• [PROMPT A]
Please put the lines of the first listing into a numbered list, from the line containing "Специалист отдела продаж" through the line containing "Aлуминумски радијатори", both of those lines included. Leave out blank lines and the pictures.

• [DOCUMENT SEGMENT]
————————

Green innovation in R&D is also a key direction for reducing product carbon footprints, such as developing low-dose, high-load pesticides. Besides raw materials, reducing carbon emissions in packaging is another focus for many pesticide companies.

For example, ADAMA reduced plastic and transportation needs by using new product packaging. In 2023, the company launched a 1L rectangular container, which saves 10% of plastic compared to round containers, can accommodate 45% more product in the same space, and significantly reduces transportation needs. This reduced transportation-related carbon emissions by 17.2% or 340 tons of CO annually[5].

Source: ADAMA official website

Sumitomo Chemical also reduced plastic usage in product packaging and increased the use of recycled materials to achieve packaging light-weighting and recyclability, thereby reducing the environmental impact of products, particularly carbon emissions.

————————

• [EXTRACTED DATA]
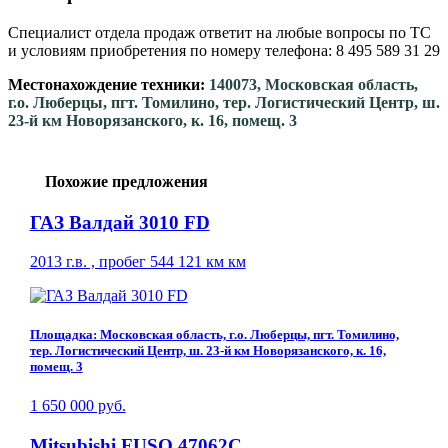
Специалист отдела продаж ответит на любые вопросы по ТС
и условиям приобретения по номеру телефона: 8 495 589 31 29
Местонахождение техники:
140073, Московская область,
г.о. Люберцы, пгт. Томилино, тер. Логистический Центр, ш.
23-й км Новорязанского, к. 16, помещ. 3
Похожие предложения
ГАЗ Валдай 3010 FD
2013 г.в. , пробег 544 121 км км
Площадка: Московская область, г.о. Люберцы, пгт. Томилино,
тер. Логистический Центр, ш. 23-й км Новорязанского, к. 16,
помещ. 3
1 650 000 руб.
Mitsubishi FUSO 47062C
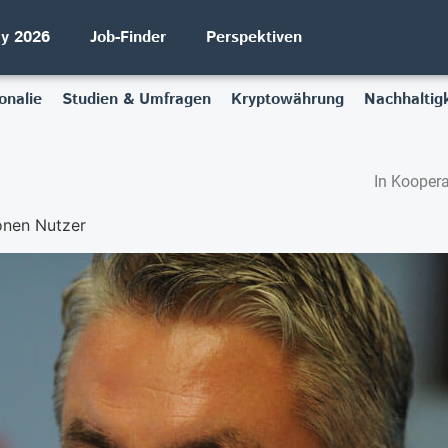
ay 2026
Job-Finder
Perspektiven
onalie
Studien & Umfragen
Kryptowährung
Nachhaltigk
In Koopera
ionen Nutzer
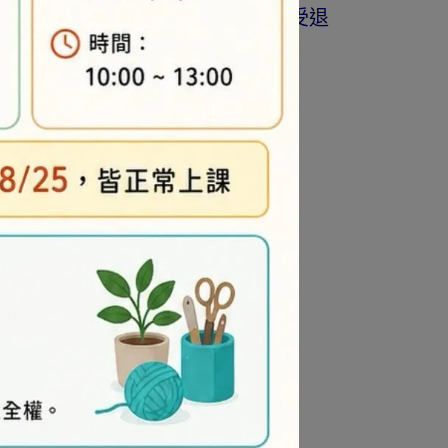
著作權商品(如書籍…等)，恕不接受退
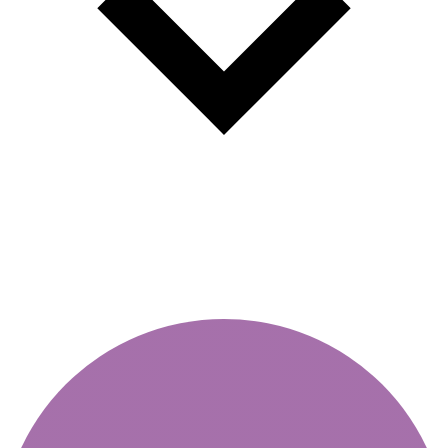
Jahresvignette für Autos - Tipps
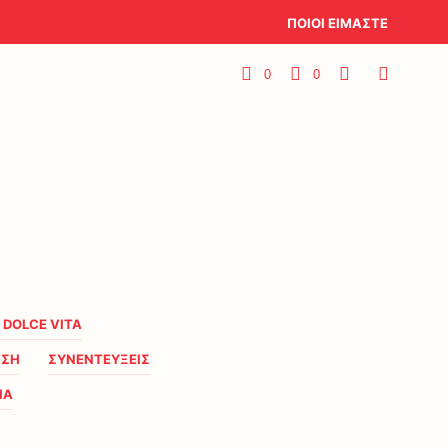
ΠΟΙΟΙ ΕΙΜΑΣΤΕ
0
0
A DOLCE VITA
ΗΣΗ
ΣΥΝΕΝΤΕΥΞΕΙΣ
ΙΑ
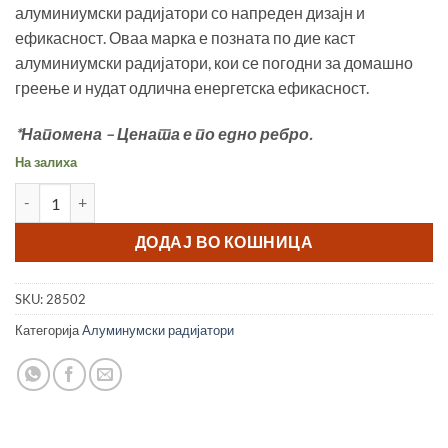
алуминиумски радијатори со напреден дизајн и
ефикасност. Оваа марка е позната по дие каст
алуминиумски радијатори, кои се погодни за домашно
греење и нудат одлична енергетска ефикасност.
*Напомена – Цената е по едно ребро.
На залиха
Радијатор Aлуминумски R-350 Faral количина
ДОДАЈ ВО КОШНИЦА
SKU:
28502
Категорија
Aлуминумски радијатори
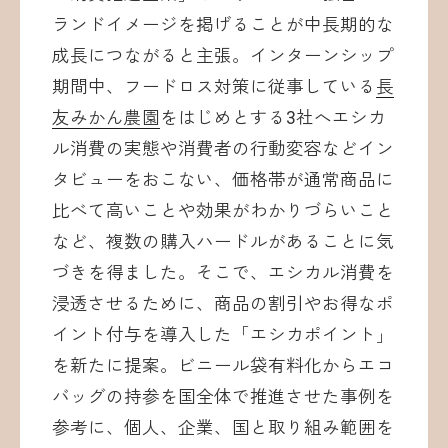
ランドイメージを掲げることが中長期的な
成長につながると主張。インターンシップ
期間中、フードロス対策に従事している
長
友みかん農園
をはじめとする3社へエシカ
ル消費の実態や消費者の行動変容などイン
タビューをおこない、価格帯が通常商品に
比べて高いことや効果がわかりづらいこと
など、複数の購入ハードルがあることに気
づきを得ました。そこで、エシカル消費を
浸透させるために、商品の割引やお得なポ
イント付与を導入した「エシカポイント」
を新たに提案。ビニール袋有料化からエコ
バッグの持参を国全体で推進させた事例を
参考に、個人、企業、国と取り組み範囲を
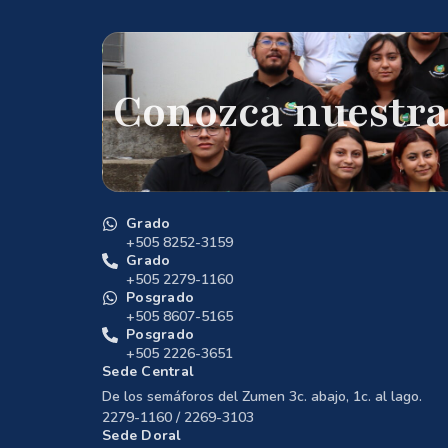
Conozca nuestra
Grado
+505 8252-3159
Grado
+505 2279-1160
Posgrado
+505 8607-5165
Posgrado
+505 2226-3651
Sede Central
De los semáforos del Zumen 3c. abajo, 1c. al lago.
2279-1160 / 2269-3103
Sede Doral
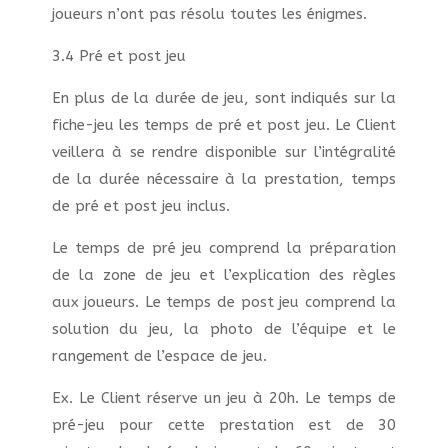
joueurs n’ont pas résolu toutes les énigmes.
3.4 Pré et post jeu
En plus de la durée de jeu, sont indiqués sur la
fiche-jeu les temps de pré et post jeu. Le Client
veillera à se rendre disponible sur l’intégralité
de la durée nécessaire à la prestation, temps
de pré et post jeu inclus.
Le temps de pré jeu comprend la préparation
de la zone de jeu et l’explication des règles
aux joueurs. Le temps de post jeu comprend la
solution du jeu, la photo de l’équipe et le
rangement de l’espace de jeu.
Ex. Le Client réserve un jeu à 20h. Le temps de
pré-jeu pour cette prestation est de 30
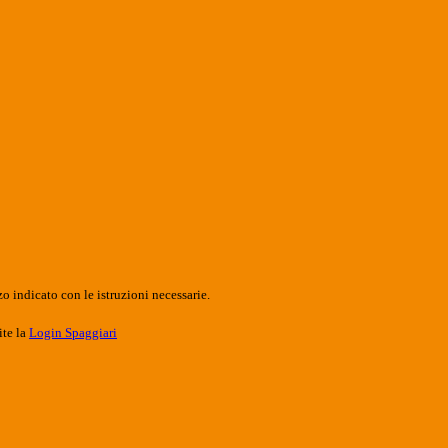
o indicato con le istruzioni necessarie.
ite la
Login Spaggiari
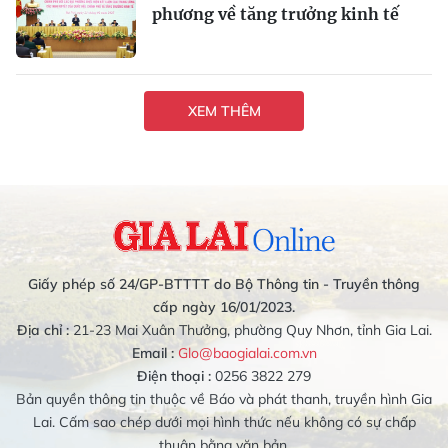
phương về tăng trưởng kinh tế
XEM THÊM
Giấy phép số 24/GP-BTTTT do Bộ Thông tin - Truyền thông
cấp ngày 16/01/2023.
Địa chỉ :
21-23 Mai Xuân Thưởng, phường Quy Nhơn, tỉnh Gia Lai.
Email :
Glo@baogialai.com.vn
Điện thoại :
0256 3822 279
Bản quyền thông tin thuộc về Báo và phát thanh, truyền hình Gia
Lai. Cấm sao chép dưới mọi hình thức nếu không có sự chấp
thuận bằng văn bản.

————————

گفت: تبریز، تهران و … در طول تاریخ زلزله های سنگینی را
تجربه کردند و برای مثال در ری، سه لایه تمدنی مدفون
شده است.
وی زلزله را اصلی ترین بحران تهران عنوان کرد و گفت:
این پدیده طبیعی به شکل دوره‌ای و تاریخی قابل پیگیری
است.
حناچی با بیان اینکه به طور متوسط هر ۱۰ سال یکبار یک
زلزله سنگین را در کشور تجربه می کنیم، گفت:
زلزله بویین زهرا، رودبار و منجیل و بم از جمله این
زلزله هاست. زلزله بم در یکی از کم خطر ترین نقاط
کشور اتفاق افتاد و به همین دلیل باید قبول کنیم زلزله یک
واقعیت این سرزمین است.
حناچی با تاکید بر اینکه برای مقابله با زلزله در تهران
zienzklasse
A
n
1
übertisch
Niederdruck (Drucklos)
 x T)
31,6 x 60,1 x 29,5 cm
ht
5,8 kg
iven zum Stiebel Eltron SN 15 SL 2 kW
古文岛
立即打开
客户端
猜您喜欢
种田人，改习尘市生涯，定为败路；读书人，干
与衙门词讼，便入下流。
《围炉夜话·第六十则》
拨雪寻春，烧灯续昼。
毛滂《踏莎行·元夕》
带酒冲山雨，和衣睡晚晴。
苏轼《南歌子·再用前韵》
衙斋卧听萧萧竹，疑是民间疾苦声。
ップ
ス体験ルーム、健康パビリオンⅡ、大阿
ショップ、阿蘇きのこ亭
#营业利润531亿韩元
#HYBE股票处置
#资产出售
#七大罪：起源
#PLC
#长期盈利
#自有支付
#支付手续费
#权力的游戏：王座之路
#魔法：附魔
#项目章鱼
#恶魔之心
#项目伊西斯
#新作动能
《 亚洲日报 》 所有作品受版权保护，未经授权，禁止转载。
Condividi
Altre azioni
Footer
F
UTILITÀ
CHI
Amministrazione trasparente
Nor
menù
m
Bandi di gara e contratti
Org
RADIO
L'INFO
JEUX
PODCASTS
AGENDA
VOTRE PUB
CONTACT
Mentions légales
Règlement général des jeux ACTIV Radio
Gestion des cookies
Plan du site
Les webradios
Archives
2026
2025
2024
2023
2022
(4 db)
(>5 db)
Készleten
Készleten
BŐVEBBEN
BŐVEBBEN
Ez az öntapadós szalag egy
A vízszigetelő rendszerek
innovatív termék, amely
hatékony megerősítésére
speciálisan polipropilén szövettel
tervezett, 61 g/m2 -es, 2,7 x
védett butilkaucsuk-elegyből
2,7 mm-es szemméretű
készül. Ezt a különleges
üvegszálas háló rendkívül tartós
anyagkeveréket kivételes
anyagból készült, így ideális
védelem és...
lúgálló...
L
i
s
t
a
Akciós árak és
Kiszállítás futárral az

————————

• [PROMPT B]
Transcribe the part of the passage on pesticide packaging and carbon emissions that opens with the words containing "Green innovation in" and closes with "of CO annually[5].".

• [TASK OUTPUT A]
1. Специалист отдела продаж ответит на любые вопросы по ТС
2. и условиям приобретения по номеру телефона: 8 495 589 31 29
3. Местонахождение техники:
4. 140073, Московская область,
5. г.о. Люберцы, пгт. Томилино, тер. Логистический Центр, ш.
6. 23-й км Новорязанского, к. 16, помещ. 3
7. Похожие предложения
8. ГАЗ Валдай 3010 FD
9. 2013 г.в. , пробег 544 121 км км
10. Площадка: Московская область, г.о. Люберцы, пгт. Томилино,
11. тер. Логистический Центр, ш. 23-й км Новорязанского, к. 16,
12. помещ. 3
13. 1 650 000 руб.
14. Mitsubishi FUSO 47062C
15. ay 2026
16. Job-Finder
17. Perspektiven
18. onalie
19. Studien & Umfragen
20. Kryptowährung
21. Nachhaltigk
22. In Koopera
23. ionen Nutzer
24. 著作權商品(如書籍…等)，恕不接受退
25. Jahresvignette für Autos - Tipps
26. ΠΟΙΟΙ ΕΙΜΑΣΤΕ
27. 0
28. 0
29. A DOLCE VITA
30. ΗΣΗ
31. ΣΥΝΕΝΤΕΥΞΕΙΣ
32. ΙΑ
33. алуминиумски радијатори со напреден дизајн и
34. ефикасност. Оваа марка е позната по дие каст
35. алуминиумски радијатори, кои се погодни за домашно
36. греење и нудат одлична енергетска ефикасност.
37. *Напомена – Цената е по едно ребро.
38. На залиха
39. Радијатор Aлуминумски R-350 Faral количина
40. ДОДАЈ ВО КОШНИЦА
41. SKU:
42. 28502
43. Категорија
44. Aлуминумски радијатори

• [TASK OUTPUT B]
Green innovation in R&D is also a key direction for reducing product carbon footprints, such as developing low-dose, high-load pesticides. Besides raw materials, reducing carbon emissions in packaging is another focus for many pesticide companies.

For example, ADAMA reduced plastic and transportation needs by using new product packaging. In 2023, the company launched a 1L rectangular container, which saves 10% of plastic compared to round containers, can accommodate 45% more product in the same space, and significantly reduces transportation needs. This reduced transportation-related carbon emissions by 17.2% or 340 tons of CO annually[5].